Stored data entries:
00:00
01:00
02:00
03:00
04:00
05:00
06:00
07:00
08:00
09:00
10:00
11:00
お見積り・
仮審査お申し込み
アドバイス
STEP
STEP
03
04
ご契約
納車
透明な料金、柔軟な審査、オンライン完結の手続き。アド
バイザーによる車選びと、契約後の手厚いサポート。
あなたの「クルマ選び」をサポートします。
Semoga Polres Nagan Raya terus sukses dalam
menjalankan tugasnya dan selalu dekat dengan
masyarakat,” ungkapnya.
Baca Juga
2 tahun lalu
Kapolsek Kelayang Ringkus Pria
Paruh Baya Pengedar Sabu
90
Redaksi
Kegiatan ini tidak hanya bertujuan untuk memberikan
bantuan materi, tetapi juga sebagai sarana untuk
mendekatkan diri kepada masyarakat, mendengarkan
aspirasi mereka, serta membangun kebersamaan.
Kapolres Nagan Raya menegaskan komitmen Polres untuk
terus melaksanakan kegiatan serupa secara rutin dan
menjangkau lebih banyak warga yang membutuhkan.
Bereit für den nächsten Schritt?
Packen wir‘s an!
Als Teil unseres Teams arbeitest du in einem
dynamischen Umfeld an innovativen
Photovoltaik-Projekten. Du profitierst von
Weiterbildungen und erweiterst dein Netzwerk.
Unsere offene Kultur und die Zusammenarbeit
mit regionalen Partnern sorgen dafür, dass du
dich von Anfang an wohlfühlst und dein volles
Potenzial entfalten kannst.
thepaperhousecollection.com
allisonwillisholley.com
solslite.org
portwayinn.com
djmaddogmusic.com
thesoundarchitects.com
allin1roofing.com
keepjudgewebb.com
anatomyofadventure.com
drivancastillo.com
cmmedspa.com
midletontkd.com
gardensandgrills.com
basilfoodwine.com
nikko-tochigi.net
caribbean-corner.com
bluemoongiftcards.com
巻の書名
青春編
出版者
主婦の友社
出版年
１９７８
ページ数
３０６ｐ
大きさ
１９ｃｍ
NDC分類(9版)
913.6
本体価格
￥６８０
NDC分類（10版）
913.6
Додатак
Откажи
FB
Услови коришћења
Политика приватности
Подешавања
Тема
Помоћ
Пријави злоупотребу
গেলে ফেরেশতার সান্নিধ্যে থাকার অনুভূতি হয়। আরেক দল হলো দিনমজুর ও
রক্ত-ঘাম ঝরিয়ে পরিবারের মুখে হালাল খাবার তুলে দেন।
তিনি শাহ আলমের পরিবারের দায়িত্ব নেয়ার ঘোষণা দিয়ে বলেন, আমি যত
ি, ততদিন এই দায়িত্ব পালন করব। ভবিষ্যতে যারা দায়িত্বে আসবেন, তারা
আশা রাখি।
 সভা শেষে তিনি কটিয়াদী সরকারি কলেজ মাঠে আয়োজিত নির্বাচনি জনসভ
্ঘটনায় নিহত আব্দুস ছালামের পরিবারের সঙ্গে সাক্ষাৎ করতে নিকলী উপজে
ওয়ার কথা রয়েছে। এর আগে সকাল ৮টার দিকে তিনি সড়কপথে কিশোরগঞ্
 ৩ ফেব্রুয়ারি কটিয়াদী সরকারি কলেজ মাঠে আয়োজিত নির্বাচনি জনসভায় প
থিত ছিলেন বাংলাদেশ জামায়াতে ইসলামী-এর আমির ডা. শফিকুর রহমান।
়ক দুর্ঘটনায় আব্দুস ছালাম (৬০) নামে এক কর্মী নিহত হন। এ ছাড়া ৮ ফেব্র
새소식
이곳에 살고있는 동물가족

* [Required work]: Copy, from the data above, every line where the word "Polres" appears.

* [Exercise result]:
Semoga Polres Nagan Raya terus sukses dalam
Kapolres Nagan Raya menegaskan komitmen Polres untuk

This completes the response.